Get an Azure Service Principal Token With (Almost) One-Line in PowerShell

I had a recent issue where I needed to run a DACPAC against an Azure Synapse Warehouse. The problem I ran in to was that our DACPAC needed to insert AAD users in to the SQL Server users pool, but in order to do that via DACPAC you must authenticate in to the Warehouse using an AAD account instead of SQL Credentials. We already had a service principal that was in charge of our Terraform deployments, so we decided to co-opt it into running the DACPAC as well.

I ran across many different ways to get an Access Token for an Azure Service Principal, but nearly all of them were outdated or flat-out wrong.
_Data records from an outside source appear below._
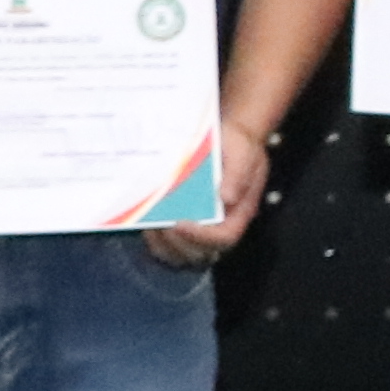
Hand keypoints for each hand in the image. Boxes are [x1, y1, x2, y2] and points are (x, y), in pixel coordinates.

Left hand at [145, 104, 281, 267]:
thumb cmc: (239, 144)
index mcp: (240, 211)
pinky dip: (158, 241)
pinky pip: (172, 244)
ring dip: (166, 247)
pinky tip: (146, 225)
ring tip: (151, 228)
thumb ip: (237, 174)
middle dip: (179, 244)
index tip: (180, 223)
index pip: (225, 237)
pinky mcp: (188, 222)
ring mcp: (205, 225)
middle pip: (203, 252)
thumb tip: (226, 198)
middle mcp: (223, 223)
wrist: (231, 136)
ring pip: (185, 254)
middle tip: (162, 226)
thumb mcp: (243, 151)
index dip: (202, 237)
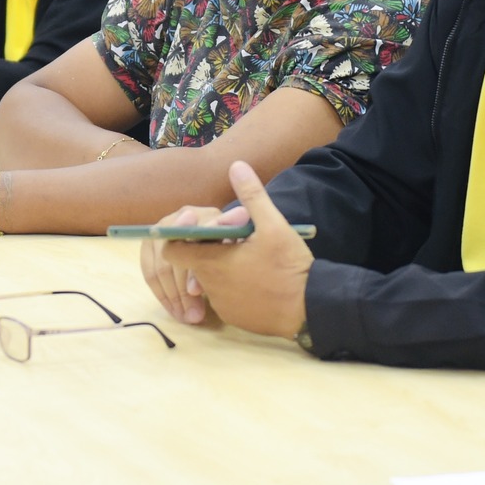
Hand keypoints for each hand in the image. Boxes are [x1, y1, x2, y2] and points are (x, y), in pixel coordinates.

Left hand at [155, 162, 313, 339]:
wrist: (311, 307)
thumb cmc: (288, 265)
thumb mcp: (274, 225)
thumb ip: (251, 196)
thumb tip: (236, 166)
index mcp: (212, 261)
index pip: (172, 249)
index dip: (181, 237)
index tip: (200, 228)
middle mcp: (210, 285)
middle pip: (194, 263)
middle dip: (208, 251)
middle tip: (235, 242)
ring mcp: (221, 305)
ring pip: (210, 282)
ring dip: (222, 270)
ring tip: (250, 261)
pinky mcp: (234, 318)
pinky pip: (225, 299)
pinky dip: (234, 290)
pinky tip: (257, 282)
The ones that did work were over engineered PS scripts that did far more than was necessary to retrieve an access token.

So after reading through a bunch of blog posts and comparing scripts, I am happy to present to you the simplest way to retrieve an Access Token for an Azure Service Principal (in PowerShell):

$Fields = @{
  grant_type    = "client_credentials"
  client_id     = "<service-principal-id>"
  resource      = "<resource-id-to-auth-for-or-url>"
  client_secret = "<service-principal-secret>"
};
$response = Invoke-RestMethod `
    -Uri "https://login.microsoftonline.com/<azure-tenant-id>/oauth2/token" `
    -ContentType "application/x-www-form-urlencoded" `
    -Method POST `
    -Body $Fields;

Write-Output $tokenResponse.access_token

This almost one-liner will authenticate the Service Principal against the target resource, and return the Access Token back to you for use in other processes. The Service Principal must be able to authenticate with the target resource, so make sure to add it directly, or put it in a group that grants access to the target resource. The resource can either be a resource GUID, or a service url like https://database.windows.net. Your use case will determine how you need to set it.

The access_token can then be checked with something like JWT.io to verify the payload:

Image1

That’s it, just pass the token in to whatever process needs it and you’re good to go.